Entering new categories, something Amazon has done aggressively over the years, eats into profits, by requiring it to be competitive on price to drive traffic to its new offerings, Szkutak noted. Only after it has built up sales volume in a product category can it start to negotiate discounts with suppliers.
“Being able to afford to lower prices is difficult, and we have been working on that for many many years now, and we expect to continue to work on it for our entire corporate existence,” Bezos said.
‘A Long Process’
“Amazon has been competing on price and they’ve had tremendous top-line sales growth, but the margins have taken a beating,” JupiterResearch analyst Vikram Sehgal told the E-Commerce Times. “They’ve tried to mitigate that by offering additional and different categories, but it’s proven a little harder than previously thought to graduate consumers across multiple categories. They’ve had some success, but it’s a long process.”
Amazon’s frustration is being mirrored by the e-commerce sector overall.
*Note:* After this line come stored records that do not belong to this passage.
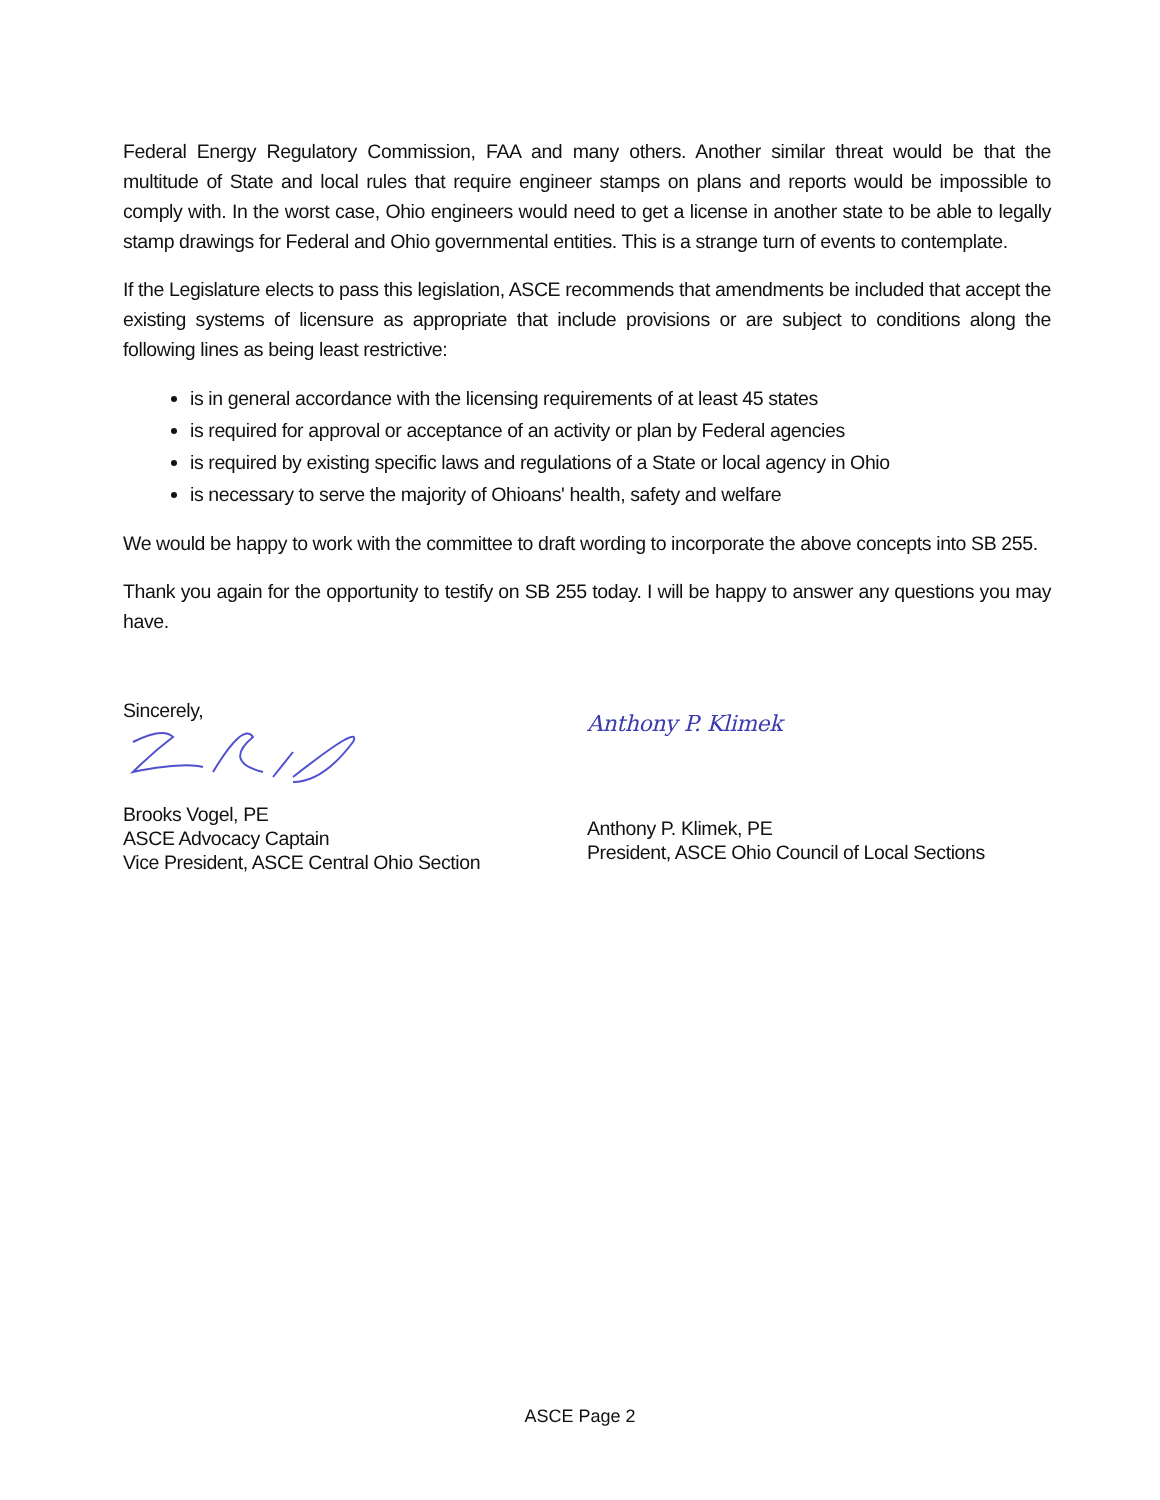Federal Energy Regulatory Commission, FAA and many others. Another similar threat would be that the multitude of State and local rules that require engineer stamps on plans and reports would be impossible to comply with. In the worst case, Ohio engineers would need to get a license in another state to be able to legally stamp drawings for Federal and Ohio governmental entities. This is a strange turn of events to contemplate.
If the Legislature elects to pass this legislation, ASCE recommends that amendments be included that accept the existing systems of licensure as appropriate that include provisions or are subject to conditions along the following lines as being least restrictive:
is in general accordance with the licensing requirements of at least 45 states
is required for approval or acceptance of an activity or plan by Federal agencies
is required by existing specific laws and regulations of a State or local agency in Ohio
is necessary to serve the majority of Ohioans' health, safety and welfare
We would be happy to work with the committee to draft wording to incorporate the above concepts into SB 255.
Thank you again for the opportunity to testify on SB 255 today. I will be happy to answer any questions you may have.
Sincerely,
Brooks Vogel, PE
ASCE Advocacy Captain
Vice President, ASCE Central Ohio Section
Anthony P. Klimek
Anthony P. Klimek, PE
President, ASCE Ohio Council of Local Sections
ASCE Page 2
Over the past five years, the number of categories the average online shopper buys from has grown only modestly, from 4.2 categories to 4.7. “The number of categories has generally remained more or less the same even though the earlier hypothesis was that people would start to buy a lot more across a lot more different categories once they got comfortable,” the analyst added.
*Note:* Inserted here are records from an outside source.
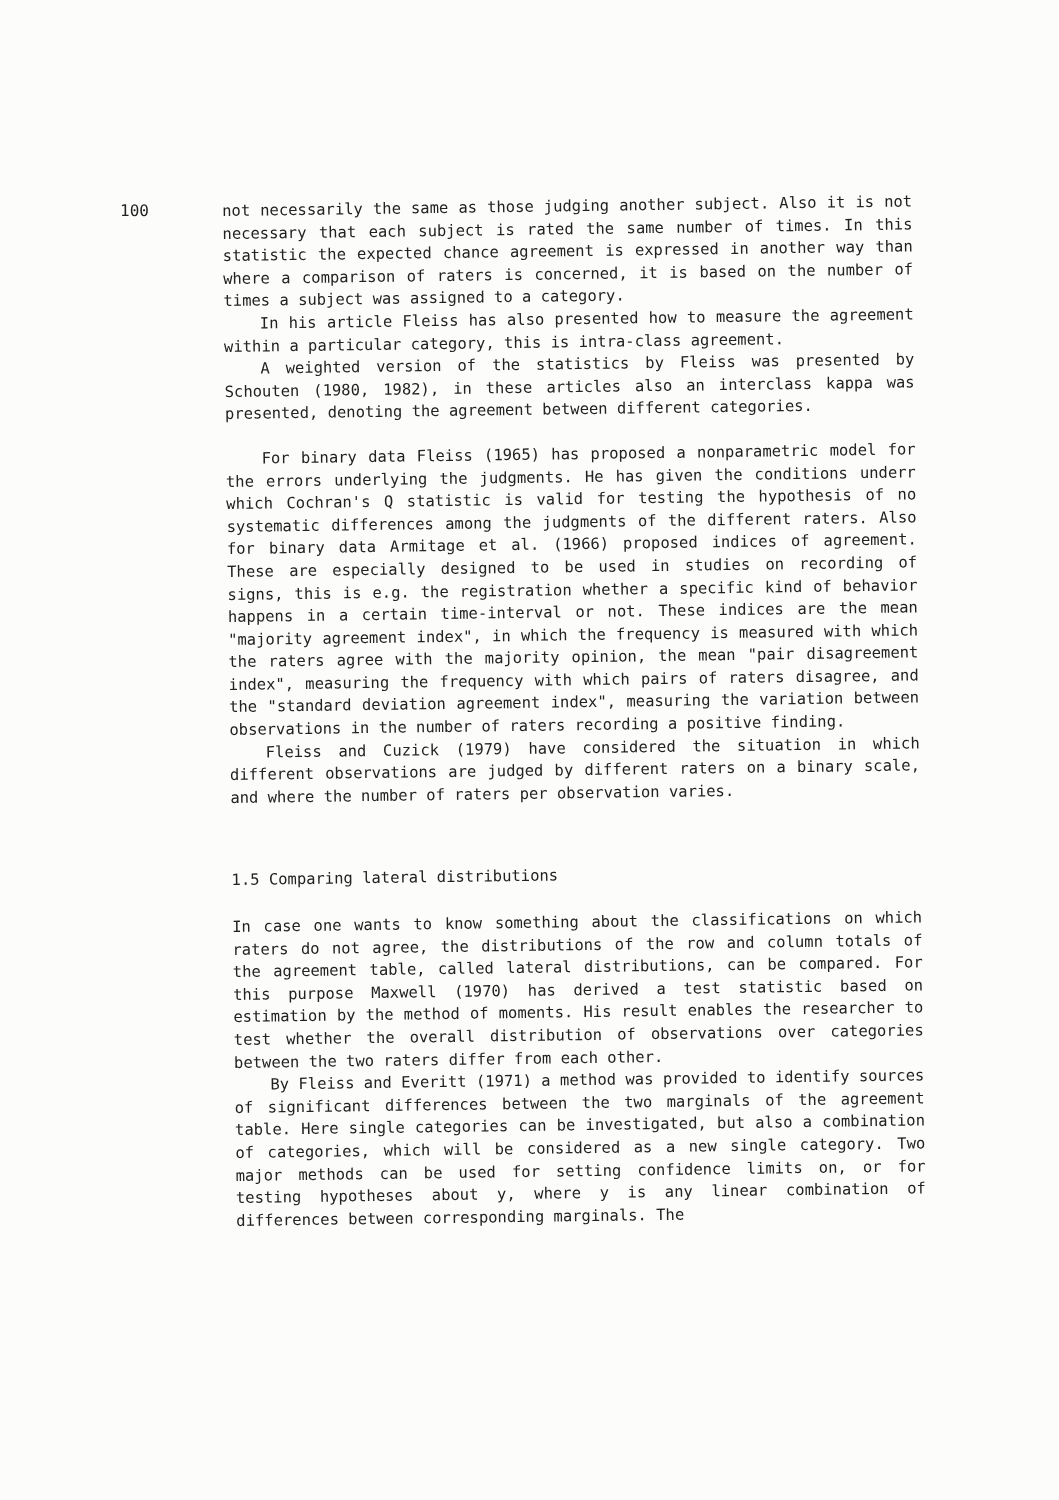100
not necessarily the same as those judging another subject. Also it is not necessary that each subject is rated the same number of times. In this statistic the expected chance agreement is expressed in another way than where a comparison of raters is concerned, it is based on the number of times a subject was assigned to a category.
In his article Fleiss has also presented how to measure the agreement within a particular category, this is intra-class agreement.
A weighted version of the statistics by Fleiss was presented by Schouten (1980, 1982), in these articles also an interclass kappa was presented, denoting the agreement between different categories.
For binary data Fleiss (1965) has proposed a nonparametric model for the errors underlying the judgments. He has given the conditions underr which Cochran's Q statistic is valid for testing the hypothesis of no systematic differences among the judgments of the different raters. Also for binary data Armitage et al. (1966) proposed indices of agreement. These are especially designed to be used in studies on recording of signs, this is e.g. the registration whether a specific kind of behavior happens in a certain time-interval or not. These indices are the mean "majority agreement index", in which the frequency is measured with which the raters agree with the majority opinion, the mean "pair disagreement index", measuring the frequency with which pairs of raters disagree, and the "standard deviation agreement index", measuring the variation between observations in the number of raters recording a positive finding.
Fleiss and Cuzick (1979) have considered the situation in which different observations are judged by different raters on a binary scale, and where the number of raters per observation varies.
1.5 Comparing lateral distributions
In case one wants to know something about the classifications on which raters do not agree, the distributions of the row and column totals of the agreement table, called lateral distributions, can be compared. For this purpose Maxwell (1970) has derived a test statistic based on estimation by the method of moments. His result enables the researcher to test whether the overall distribution of observations over categories between the two raters differ from each other.
By Fleiss and Everitt (1971) a method was provided to identify sources of significant differences between the two marginals of the agreement table. Here single categories can be investigated, but also a combination of categories, which will be considered as a new single category. Two major methods can be used for setting confidence limits on, or for testing hypotheses about y, where y is any linear combination of differences between corresponding marginals. The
Still, Amazon is well-positioned even as online sales growth overall is expected to slow — Jupiter is forecasting that e-commerce growth will drop to single-digit annual rates by 2011. “People trust Amazon with their credit card information and trust that they’re going to get what they buy,” Sehgal added.
Kindling Audible Excitement
Amazon’s recent new product release of the Kindle e-book reader performed better than expected, it said.
“The Kindle is outpacing our expectations,” Bezos noted, adding that Kindle was built with additional capabilities, including a Web browser and the ability to connect to other Amazon Web services.
Amazon did not disclose specific sales figures for the Kindle or for its MP3 download site, to which it has managed to attract all the major record labels.
Meanwhile, Amazon’s purchase of the digital audio book firm Audible.com will enable it to offer even more content for the Kindle and other mobile media players, the company said.
Protecting Future Business
Amazon may have been motivated by the early sales of the Kindle, which the e-tailer said it was finding it a challenge to keep in stock.
Amazon needed to be in the e-book reader business to protect its future business, Forrester Research analyst James McQuivey told the E-Commerce Times. While readers aren’t clamoring for e-books just yet, publishers and retailers are interested in alternative delivery methods for content, and eventually more advanced electronic paper technology will create more book-like products.
“Amazon needs to be out front so it’s not playing catch-up down the road,” McQuivey said.
With Audible, Amazon is also getting an additional digital version of one of its main products: books. If it is able to move more buyers to digital delivery, it could boost margins by eliminating the need to handle and ship items, he noted.